With a focus on enabling data security and privacy, Immuta offers capabilities including centralized data access control, cloud data discovery and classification, and consistent data privacy controls. The offerings aim to provide greater automation of controls for data access and privacy within cloud-based data platforms.
Microsoft ‘s focus within the realm of identity management is on its Entra product family, which launched last year and includes its widely used Azure Active Directory identity service as well as cloud infrastructure entitlement management and decentralized identity offerings.
Okta has been working to build out its portfolio beyond its flagship identity and access management lineup, including with the recent introduction of Okta Identity Governance and the forthcoming launch of Okta Privileged Access. The company is integrating them as a unified offering, the Okta Workforce Identity Cloud.
OneTrust’s cloud-based platform unites a number of products in the realm of data security and privacy. Those include data governance capabilities such as data discovery and cataloging as well as privacy management, governance and policy management, third-party risk management and compliance management.
With its PingOne for Workforce offering, Ping Identity provides an authentication hub that is centrally managed and can serve as the basis for a zero trust strategy. Key capabilities include no-code identity orchestration, single sign-on for all apps, adaptive multifactor authentication and centralized access security.

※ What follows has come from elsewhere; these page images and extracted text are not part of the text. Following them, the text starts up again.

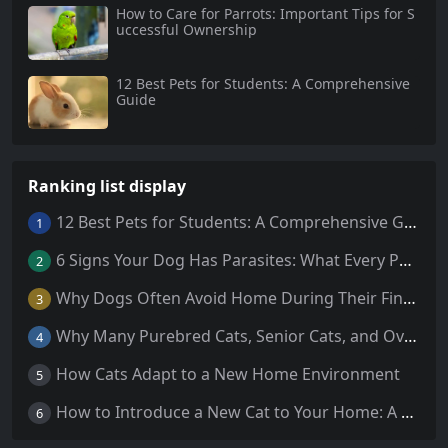
How to Care for Parrots: Important Tips for S
uccessful Ownership
12 Best Pets for Students: A Comprehensive
Guide
Ranking list display
12 Best Pets for Students: A Comprehensive Guide
1
6 Signs Your Dog Has Parasites: What Every Pet Owner Should Know
2
Why Dogs Often Avoid Home During Their Final Days: 5 Truths Behind This Behavior
3
Why Many Purebred Cats, Senior Cats, and Overweight Cats Need Coenzyme Q10 Supplementation
4
How Cats Adapt to a New Home Environment
5
How to Introduce a New Cat to Your Home: A Comprehensive Guide for a Smooth Transition
6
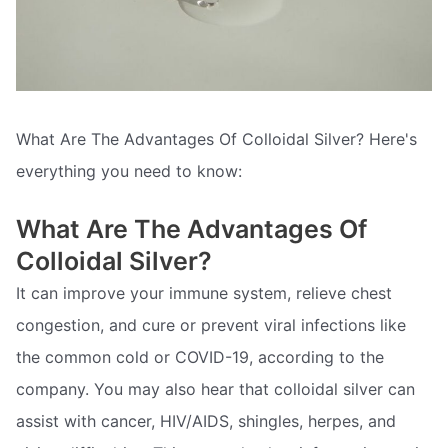
What Are The Advantages Of Colloidal Silver? Here's
everything you need to know:
What Are The Advantages Of
Colloidal Silver?
It can improve your immune system, relieve chest
congestion, and cure or prevent viral infections like
the common cold or COVID-19, according to the
company. You may also hear that colloidal silver can
assist with cancer, HIV/AIDS, shingles, herpes, and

RSA last year pivoted to focus its business entirely on identity security, which it’s doing across its flagship SecurID identity and access management platform along with the recently introduced ID Plus, which delivers identity and access management as a SaaS offering with an option for cloud, on-premises or hybrid versions.
SailPoint has been branching out beyond its roots in identity governance and administration to add cloud access management, password management, access risk management and more. New capabilities have included AI-driven automated discovery and remediation for anomalous identities and high-risk user access permissions.
Founder, Chairman, CEO
Offering what it calls a “converged identity platform,” Saviynt is focused on governance of employee access to business resources—ultimately aiming to improve the control that a partner or customer has over identity access across both cloud and on-premises environments.
Semperis provides products that seek to prevent malicious access to Microsoft Active Directory and Azure Active Directory. Key features include the ability to spot changes to AD and Azure AD that would bypass security logs and then automatically remediate any changes deemed malicious.
SkyHigh Security, formerly the McAfee Enterprise security service edge business, offers a data-driven approach to cloud data loss prevention as well as secure web gateway, zero trust network access, cloud access security broker, remote browser isolation and more.
Co-Founder, Chairman, President, CEO
Varonis launched a SaaS version of the company’s data security platform, with the aim of enabling simplified deployment, faster updates to threat models and policies, more proactive detection and response to threats and “autonomous” reduction of cyber risk.